Location
- 5690 AR 9 Center Ridge, Arkansas 72027 United States
- Coordinates: 35°22′7″N 92°33′49″W﻿ / ﻿35.36861°N 92.56361°W

District information
- Type: Public (government funded)
- Grades: PK–12
- NCES District ID: 0510410

Students and staff
- Students: 533 (2021-2022)
- Teachers: 86.75 (on FTE basis)(2021-2022)
- Staff: 44.8 (on FTE basis) (2021-2022)
- Student–teacher ratio: 6.14 (2021-2022)
- District mascot: Redhawks
- Colors: Red White

Other information
- Website: socs.nemo.k12.ar.us

= Nemo Vista School District =

School district in Arkansas, United States

The Nemo Vista School District is a public school district based in Center Ridge, Arkansas, United States. The school district encompasses 106.30 mi2 of land serving all or portions of the Conway County community of Center Ridge.

*JOBS*:
1) Answer these questions from the school district profile:
(a) How many students did the district have in 2021-2022?
(b) What is the district mascot?
(c) How many square miles of land does the district encompass?
2) From the school district profile, list every figure reported for the 2021-2022 year, with its label.
3) Decide whether each statement agrees with the school district profile, and quote the words that settle it:
(a) The district serves grades from prekindergarten through 12th grade.
(b) The district is privately funded.
(c) Center Ridge is in Conway County.
The entries that follow are not needed for the tasks on the school district profile.

*DATA EXCERPTS*:
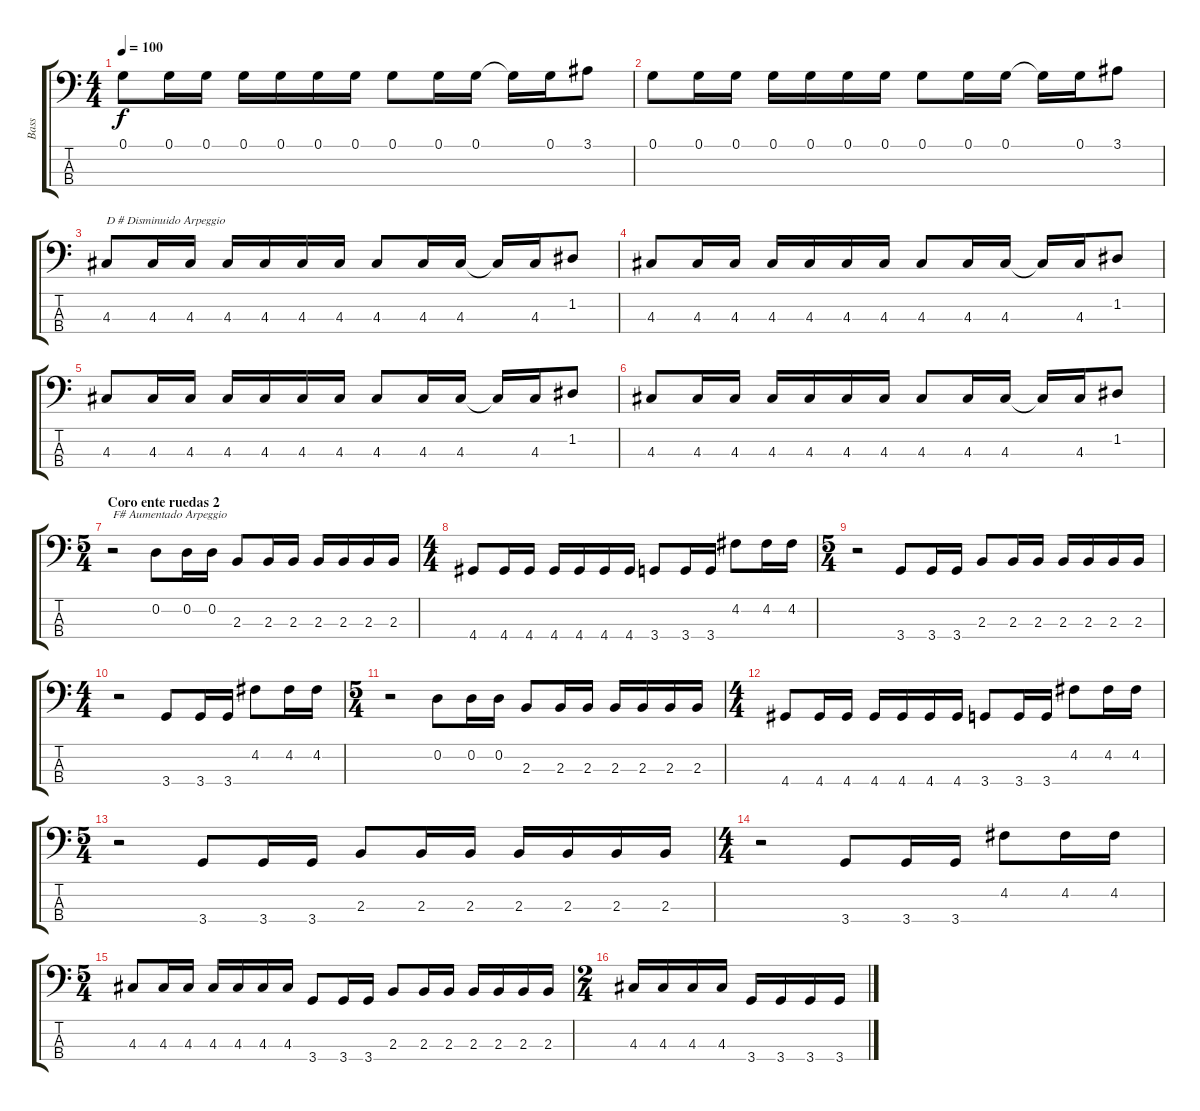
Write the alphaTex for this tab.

\track ("Bass" "Bass") {instrument electricbassfinger}
\staff {score tabs}
\tuning (G2 D2 A1 E1) {hide}
\ts (4 4)
\tempo 100
\clef f4
\ks c
0.1.8{dy f} 0.1.16 0.1.16 0.1.16 0.1.16 0.1.16 0.1.16 0.1.8 0.1.16 0.1.16 0.1{t}.16 0.1.16 3.1.8 |
0.1.8 0.1.16 0.1.16 0.1.16 0.1.16 0.1.16 0.1.16 0.1.8 0.1.16 0.1.16 0.1{t}.16 0.1.16 3.1.8 |
4.3.8{txt "D # Disminuido Arpeggio"} 4.3.16 4.3.16 4.3.16 4.3.16 4.3.16 4.3.16 4.3.8 4.3.16 4.3.16 4.3{t}.16 4.3.16 1.2.8 |
4.3.8 4.3.16 4.3.16 4.3.16 4.3.16 4.3.16 4.3.16 4.3.8 4.3.16 4.3.16 4.3{t}.16 4.3.16 1.2.8 |
4.3.8 4.3.16 4.3.16 4.3.16 4.3.16 4.3.16 4.3.16 4.3.8 4.3.16 4.3.16 4.3{t}.16 4.3.16 1.2.8 |
4.3.8 4.3.16 4.3.16 4.3.16 4.3.16 4.3.16 4.3.16 4.3.8 4.3.16 4.3.16 4.3{t}.16 4.3.16 1.2.8 |
\ts (5 4)
\section ("" "Coro ente ruedas 2")
r.2{txt "F# Aumentado Arpeggio"} 0.2.8 0.2.16 0.2.16 2.3.8 2.3.16 2.3.16 2.3.16 2.3.16 2.3.16 2.3.16 |
\ts (4 4)
4.4.8 4.4.16 4.4.16 4.4.16 4.4.16 4.4.16 4.4.16 3.4.8 3.4.16 3.4.16 4.2.8 4.2.16 4.2.16 |
\ts (5 4)
r.2 3.4.8 3.4.16 3.4.16 2.3.8 2.3.16 2.3.16 2.3.16 2.3.16 2.3.16 2.3.16 |
\ts (4 4)
r.2 3.4.8 3.4.16 3.4.16 4.2.8 4.2.16 4.2.16 |
\ts (5 4)
r.2 0.2.8 0.2.16 0.2.16 2.3.8 2.3.16 2.3.16 2.3.16 2.3.16 2.3.16 2.3.16 |
\ts (4 4)
4.4.8 4.4.16 4.4.16 4.4.16 4.4.16 4.4.16 4.4.16 3.4.8 3.4.16 3.4.16 4.2.8 4.2.16 4.2.16 |
\ts (5 4)
r.2 3.4.8 3.4.16 3.4.16 2.3.8 2.3.16 2.3.16 2.3.16 2.3.16 2.3.16 2.3.16 |
\ts (4 4)
r.2 3.4.8 3.4.16 3.4.16 4.2.8 4.2.16 4.2.16 |
\ts (5 4)
4.3.8 4.3.16 4.3.16 4.3.16 4.3.16 4.3.16 4.3.16 3.4.8 3.4.16 3.4.16 2.3.8 2.3.16 2.3.16 2.3.16 2.3.16 2.3.16 2.3.16 |
\ts (2 4)
4.3.16 4.3.16 4.3.16 4.3.16 3.4.16 3.4.16 3.4.16 3.4.16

*REPLIES*:
1)
(a) 533
(b) Redhawks
(c) 106.30

2)
- Students: 533
- Teachers: 86.75 (on FTE basis)
- Staff: 44.8 (on FTE basis)
- Student–teacher ratio: 6.14

3)
(a) Yes: "Grades: PK–12"
(b) No: "Public (government funded)"
(c) Yes: "the Conway County community of Center Ridge"